I learned that the golang CLI[1] is the best through my work simplifying Firecrawl[2]. However, in this case I used one available through npmjs such that it would work with `npx` for the CF worker builds.
It's always better for the agent to have fewer tools and this approach means you get to avoid adding a "convert HTML to markdown" one which improves efficiency.
Also, I doubt most large-scale scrapers are running in agent loops with tool calls, so this is probably necessary for those at a minimum.
This does not make any sense to me. Can you elaborate on this?
It seems “obvious” to me that if you have a tool which can request a web page, you can make it so that this tool extracts the main content from the page’s HTML. Maybe there is something I’m missing here that makes this more difficult for LLMs, because before we had LLMs, this was considered an easy problem. It is surprising to me that the addition of LLMs has made this previously easy, efficient solution somehow unviable or inefficient.
I think we should also assume here that the web site is designed to be scraped this way—if you don’t, then “Accept: text/markdown” won’t work.

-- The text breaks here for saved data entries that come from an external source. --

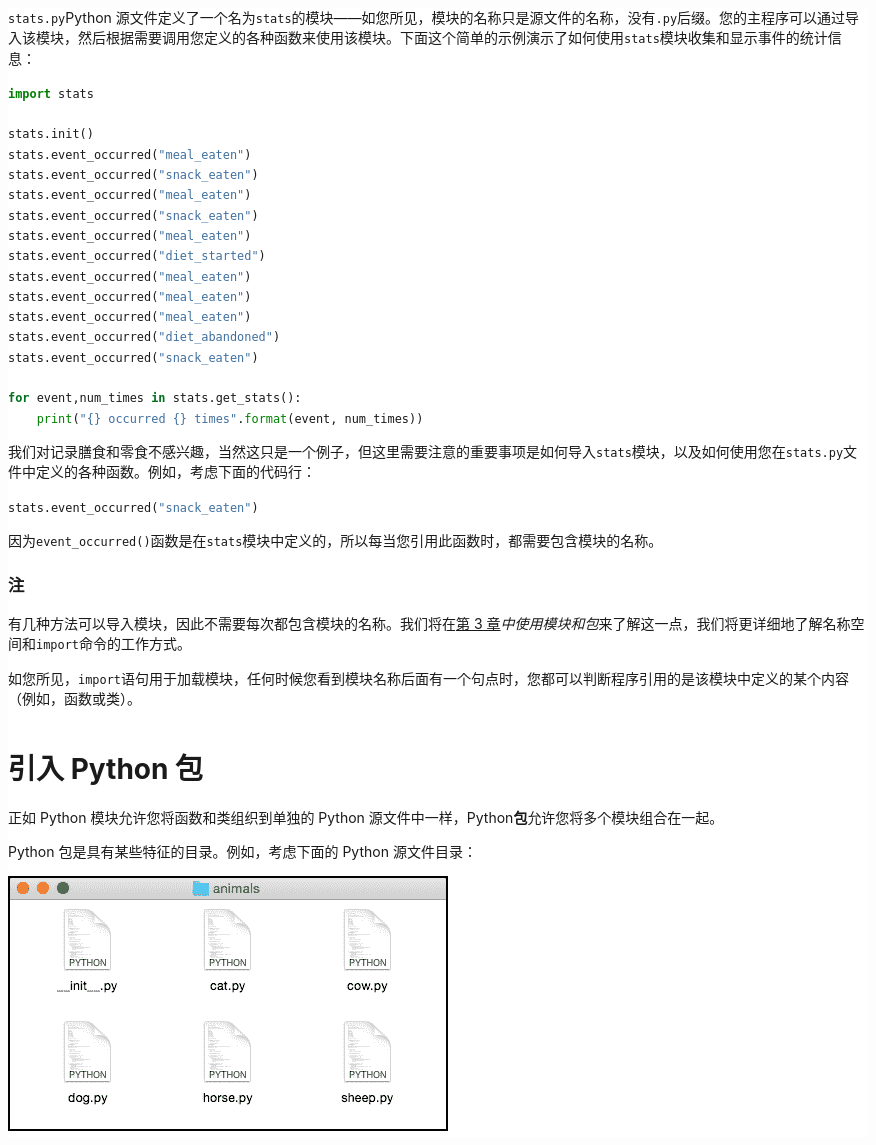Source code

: `stats.py`Python 源文件定义了一个名为`stats`的模块——如您所见，模块的名称只是源文件的名称，没有`.py`后缀。您的主程序可以通过导入该模块，然后根据需要调用您定义的各种函数来使用该模块。下面这个简单的示例演示了如何使用`stats`模块收集和显示事件的统计信息：

```py
import stats

stats.init()
stats.event_occurred("meal_eaten")
stats.event_occurred("snack_eaten")
stats.event_occurred("meal_eaten")
stats.event_occurred("snack_eaten")
stats.event_occurred("meal_eaten")
stats.event_occurred("diet_started")
stats.event_occurred("meal_eaten")
stats.event_occurred("meal_eaten")
stats.event_occurred("meal_eaten")
stats.event_occurred("diet_abandoned")
stats.event_occurred("snack_eaten")

for event,num_times in stats.get_stats():
    print("{} occurred {} times".format(event, num_times))
```

我们对记录膳食和零食不感兴趣，当然这只是一个例子，但这里需要注意的重要事项是如何导入`stats`模块，以及如何使用您在`stats.py`文件中定义的各种函数。例如，考虑下面的代码行：

```py
stats.event_occurred("snack_eaten")
```

因为`event_occurred()`函数是在`stats`模块中定义的，所以每当您引用此函数时，都需要包含模块的名称。

### 注

有几种方法可以导入模块，因此不需要每次都包含模块的名称。我们将在[第 3 章](3.html "Chapter 3. Using Modules and Packages")*中使用模块和包*来了解这一点，我们将更详细地了解名称空间和`import`命令的工作方式。

如您所见，`import`语句用于加载模块，任何时候您看到模块名称后面有一个句点时，您都可以判断程序引用的是该模块中定义的某个内容（例如，函数或类）。

# 引入 Python 包

正如 Python 模块允许您将函数和类组织到单独的 Python 源文件中一样，Python**包**允许您将多个模块组合在一起。

Python 包是具有某些特征的目录。例如，考虑下面的 Python 源文件目录：

![Introducing Python packages](img/B05012_1_01.jpg)

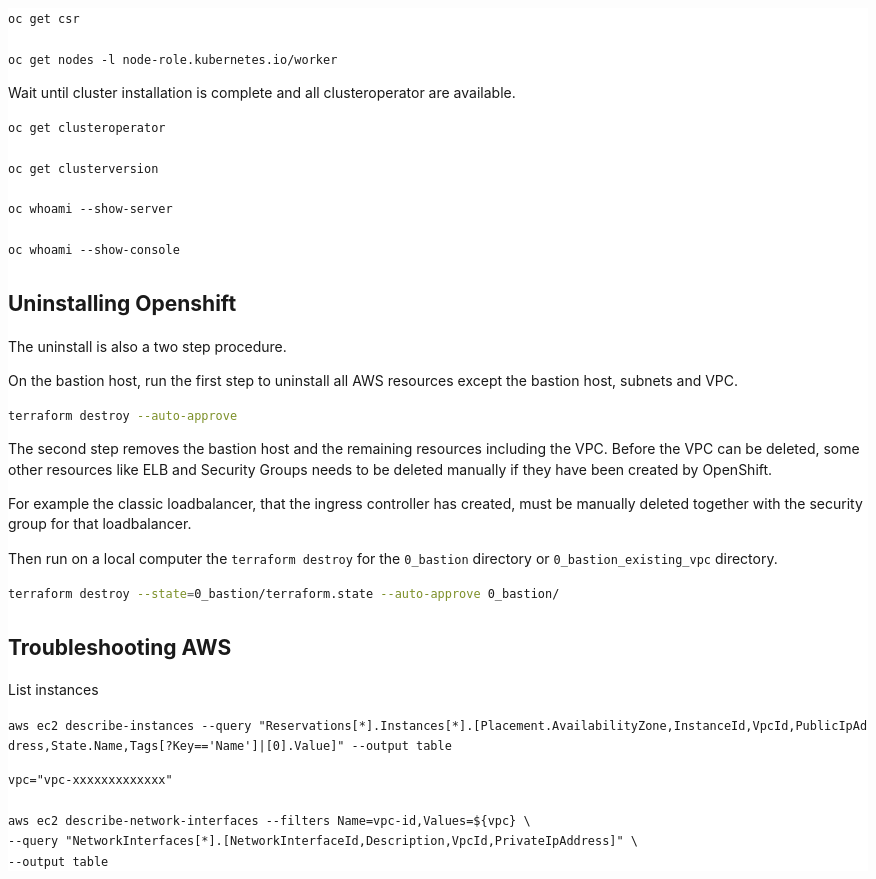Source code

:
 ```
oc get csr

oc get nodes -l node-role.kubernetes.io/worker
```

Wait until cluster installation is complete and all clusteroperator are available.

```
oc get clusteroperator

oc get clusterversion

oc whoami --show-server

oc whoami --show-console
```

## Uninstalling Openshift

The uninstall is also a two step procedure.

On the bastion host, run the first step to uninstall all AWS resources except the bastion host, subnets and VPC.

```bash
terraform destroy --auto-approve
```

The second step removes the bastion host and the remaining resources including the VPC. Before the VPC can be deleted, some other resources like ELB and Security Groups needs to be deleted manually if they have been created by OpenShift.

For example the classic loadbalancer, that the ingress controller has created, must be manually deleted together with the security group for that loadbalancer.

Then run on a local computer the `terraform destroy` for the `0_bastion` directory or `0_bastion_existing_vpc` directory.

```bash
terraform destroy --state=0_bastion/terraform.state --auto-approve 0_bastion/
```

## Troubleshooting AWS

List instances

```shell
aws ec2 describe-instances --query "Reservations[*].Instances[*].[Placement.AvailabilityZone,InstanceId,VpcId,PublicIpAddress,State.Name,Tags[?Key=='Name']|[0].Value]" --output table
```

```
vpc="vpc-xxxxxxxxxxxxx"

aws ec2 describe-network-interfaces --filters Name=vpc-id,Values=${vpc} \
--query "NetworkInterfaces[*].[NetworkInterfaceId,Description,VpcId,PrivateIpAddress]" \
--output table
```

If you have a website and you're optimizing it for GEO, you can't assume that the agents are going to have the glue. So as the person maintaining the website you implement as much of the glue as possible.
That sounds completely backwards. It seems, again, obvious to me that it would be easier to add HTML->markdown converters to agents, given that there are orders of magnitude more websites out there compared to agent.
If your agent sucks so bad that it isn’t capable of consuming HTML without tokenizing the whole damn thing, wouldn’t you just use an agent that isn’t such a mess?
This whole thing kinda sounds crazy inefficient to me.
Well that's what I implemented. There are markdown docs for every HTML file and the proxy decides to serve either markdown or HTML based on the Accept header.
I think GP meant on the client, i.e. agent side. As in, you could deploy this kind of proxy in a forward/non-reverse way inside the agent system, so the LLM always gets markdown, regardless of what the site supports.
There is no real reason to pass HTML with tags and all to the LLM - you can just strip the tags beforehand.